By accidentally shaming my student, I revealed a larger issue of illiteracy and learning problems that plague many rural schools and a lack the resources and willingness to address the issues. Many underlying factors produced these effects.

Where Rural Systems Fail

China’s strict language education was prohibitive for many students in the village. Classes were taught strictly in Mandarin by teachers often from outside the village, and therefore unfamiliar with the local dialect. I worked in a village where Mandarin was not used much or at all beyond the school grounds. Villagers mostly communicated in their own dialect.  In an environment where Mandarin may not be a first or even second language, many students struggle.

To make matters worse, students with learning disabilities, emotional trauma, and other issues fare even worse. Many of my head teachers would identify these students and suggest I not worry too much about them, stating nothing could be done. With a lack of resources not only to diagnose but also to treat and address such instances, sadly there is very little done to accommodate these students.

There is also a conceptual component. During my three years of teaching, I was consistently advised to focus on high-performing students, who would conveniently be seated in the front of all my classes, and not waste time on tiao pi[1], or “mischievous” students, some of whom had clear learning disabilities or a different style of learning.

Mainstream beliefs hold that certain students possess a stronger proclivity for learning and academic success. Students from poorer and/or non-Han backgrounds are often regarded as underachievers. Resources are focused on high-achieving students to the detriment of low-achieving students.

Accordingly, there are clear structural problems that cause many students to fail. Students are knowingly promoted to the next grade without having grasped necessary core skills or mastering critical knowledge, and many lack basic literacy skills.

Pathways Forward

China must enact deliberate policies to maximize learning outcomes for all students and incentivize rural school systems and educators to work with all students equitably. Municipal education bureaus should invest in soft teaching resources. Currently, investment is largely devoted to technology, real estate, and materials.

Many rural school systems invest little or nothing in counseling or special education services, despite the fact that research indicates children living in poverty are more prone to suffer emotional trauma and setbacks. Soft teaching resources include creating remediated curricula, training and embedding counseling professionals, and prioritizing the identification and diagnosis of disabilities.

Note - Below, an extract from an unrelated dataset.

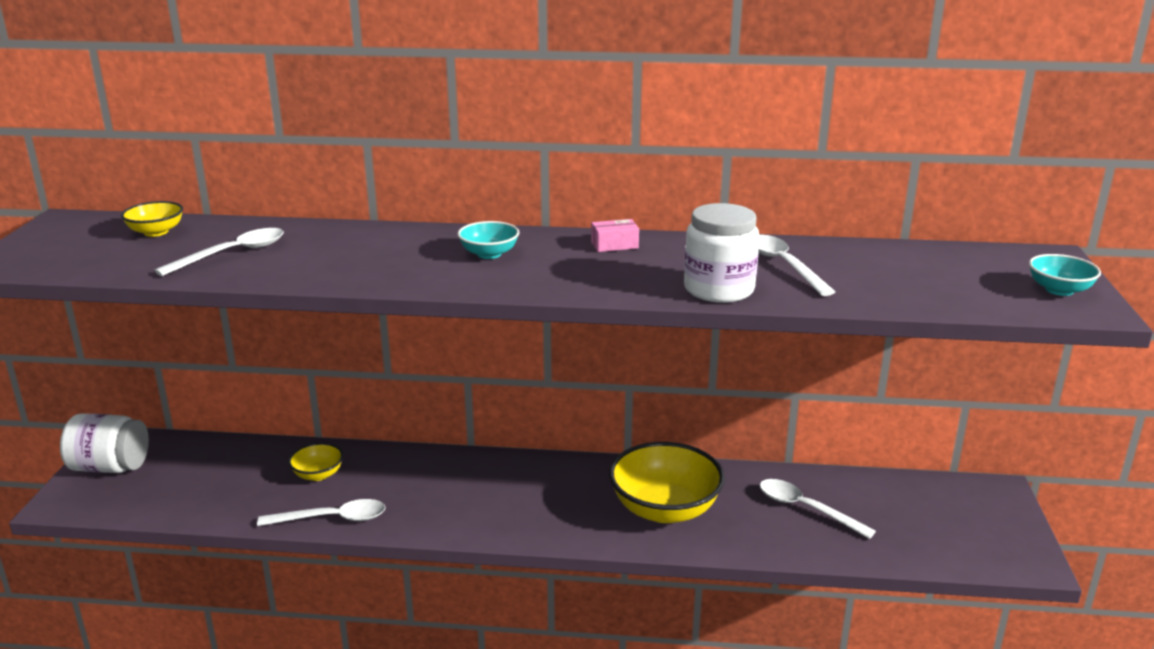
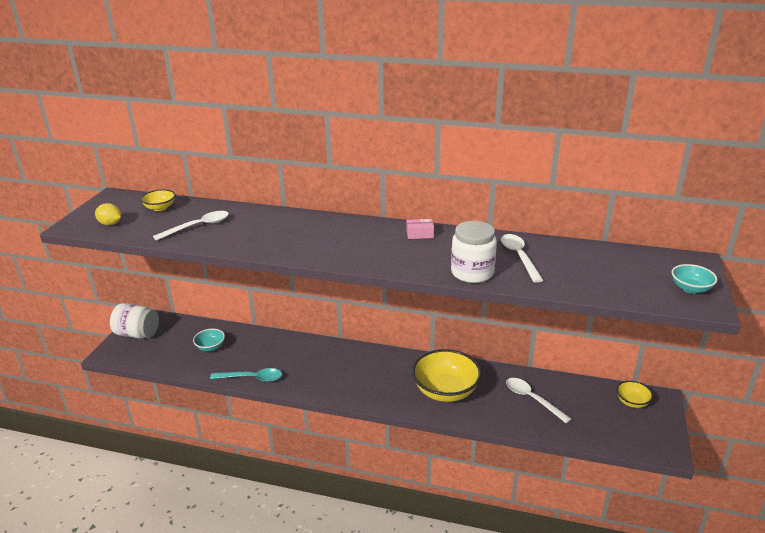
camera: 10 degrees right, 5 degrees up
(70, 258) = (110, 224): none -> yellow lemon
(318, 474) = (249, 349): yellow bowl -> yellow bowl (632, 402)
(332, 519) = (252, 378): white spoon -> turquoise spoon
(489, 254) = (343, 236): turquoise bowl -> turquoise bowl (210, 347)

Stanford University’s Rural Education Action Program (REAP) has conducted preliminary research demonstrating how teacher performance pay can improve student achievement under proper implementation. The creation of a rewards system should focus more closely on student improvement rather than student performance, offering higher rewards for low-achieving students than high-achieving ones. Under this system, teacher performance pay is not strictly tied to the final scores of students but rather to their aggregate improvement over a given period. This system assesses teacher effort more precisely and encourages teachers to focus on every student.

Education for rural children is more necessary than ever if economic development in the rural southwest is to start to bear a resemblance to its eastern provincial counterparts. As more rural residents flock to urban centers all over the country, an uneducated population augurs badly for the Chinese labor force. If China wants continued economic development and sustainable growth, it desperately needs a well-educated labor force that is not just concentrated in its urban centers.

[1]    Tiao pi is often translated as “mischievous,” which describes teachers’ view of these students. But the word in this case also carries the connotation that a student is a low performer.